O segundo dia da CCXP25 reservou um daqueles momentos que explicam por que Power Rangers segue relevante mesmo depois de décadas. O painel “20 Anos de Power Rangers SPD”, realizado no Palco Universe by Seara, começou celebrando a temporada lançada em 2005, mas ganhou outra dimensão com a participação surpresa de Kyle Higgins, roteirista de “Power Rangers: Alma do Dragão”, HQ que expandiu o legado da franquia nos quadrinhos.
Em sua primeira passagem pela CCXP, Higgins comentou sobre como o evento é visto fora do Brasil e destacou a força do fandom brasileiro. Para o autor, a resposta do público deixou claro que Power Rangers ocupa um espaço muito além da nostalgia, funcionando como uma ponte entre gerações de fãs.
Alma do Dragão e o peso do legado de Tommy Oliver

Reconhecido por aprofundar a mitologia dos Rangers nos quadrinhos, Higgins falou sobre “Alma do Dragão”, obra que acompanha uma fase mais madura de Tommy Oliver e reflete sobre o impacto de suas diferentes identidades ao longo dos anos. A HQ se tornou um ponto de encontro entre quem cresceu assistindo à série na TV e quem passou a acompanhar a franquia por meio das publicações da Boom! Studios.
A conversa reforçou como os quadrinhos ajudaram a manter o universo de Power Rangers em constante expansão, dialogando com o passado sem ignorar novos leitores.
O Morfador Mestre como símbolo da relação com os fãs
Um dos momentos mais marcantes do painel veio da plateia. Kyle Higgins recebeu um Morfador Mestre das mãos do cosplayer Diego Gabriel, que veio de Brasília e integra um grupo completo de Power Rangers ativo na cidade. O objeto tem papel central em “Alma do Dragão”, permitindo que Tommy Oliver acesse múltiplas formas de Ranger ao longo de sua trajetória.
Para Diego, ver o Morfador Mestre chegar às mãos dos criadores da HQ foi a materialização do que a CCXP representa. A troca simbolizou a relação direta entre fãs e autores, algo que raramente acontece fora de eventos desse porte.
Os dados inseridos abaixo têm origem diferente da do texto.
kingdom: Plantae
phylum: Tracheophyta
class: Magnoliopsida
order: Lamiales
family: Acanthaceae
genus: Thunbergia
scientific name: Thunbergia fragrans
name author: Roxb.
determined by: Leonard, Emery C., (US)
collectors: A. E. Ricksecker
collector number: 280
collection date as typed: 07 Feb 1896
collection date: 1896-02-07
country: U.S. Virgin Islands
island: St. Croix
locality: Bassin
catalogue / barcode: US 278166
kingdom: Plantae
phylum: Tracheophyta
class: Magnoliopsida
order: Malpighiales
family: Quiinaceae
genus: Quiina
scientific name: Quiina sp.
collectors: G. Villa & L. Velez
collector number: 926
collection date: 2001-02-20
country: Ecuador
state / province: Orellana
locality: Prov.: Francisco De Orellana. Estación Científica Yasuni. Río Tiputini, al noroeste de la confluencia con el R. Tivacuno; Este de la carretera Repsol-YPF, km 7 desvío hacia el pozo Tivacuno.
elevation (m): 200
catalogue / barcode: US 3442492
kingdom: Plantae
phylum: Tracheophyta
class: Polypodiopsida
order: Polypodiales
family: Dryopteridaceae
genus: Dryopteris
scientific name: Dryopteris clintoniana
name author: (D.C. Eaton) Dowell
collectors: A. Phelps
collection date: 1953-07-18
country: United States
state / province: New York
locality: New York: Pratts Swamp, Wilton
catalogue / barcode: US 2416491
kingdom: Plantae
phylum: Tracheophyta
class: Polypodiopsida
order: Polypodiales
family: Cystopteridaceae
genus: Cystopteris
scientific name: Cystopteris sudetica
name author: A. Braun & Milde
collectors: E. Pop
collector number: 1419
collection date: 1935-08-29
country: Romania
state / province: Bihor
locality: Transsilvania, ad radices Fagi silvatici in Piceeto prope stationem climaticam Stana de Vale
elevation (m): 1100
Quando palco e plateia falam a mesma língua
O painel no Palco Universe by Seara mostrou que Power Rangers continua vivo justamente por conseguir se reinventar sem perder sua essência. Entre a celebração dos 20 anos de SPD, a expansão do universo nos quadrinhos e a interação espontânea com o público, o encontro deixou claro que a CCXP é também um espaço de construção coletiva de memória.
Para quem acompanhou de perto, ficou a sensação de ter participado de um momento que vai além de um simples painel. Foi um encontro entre passado, presente e futuro de uma franquia que segue se transformando junto com seus fãs.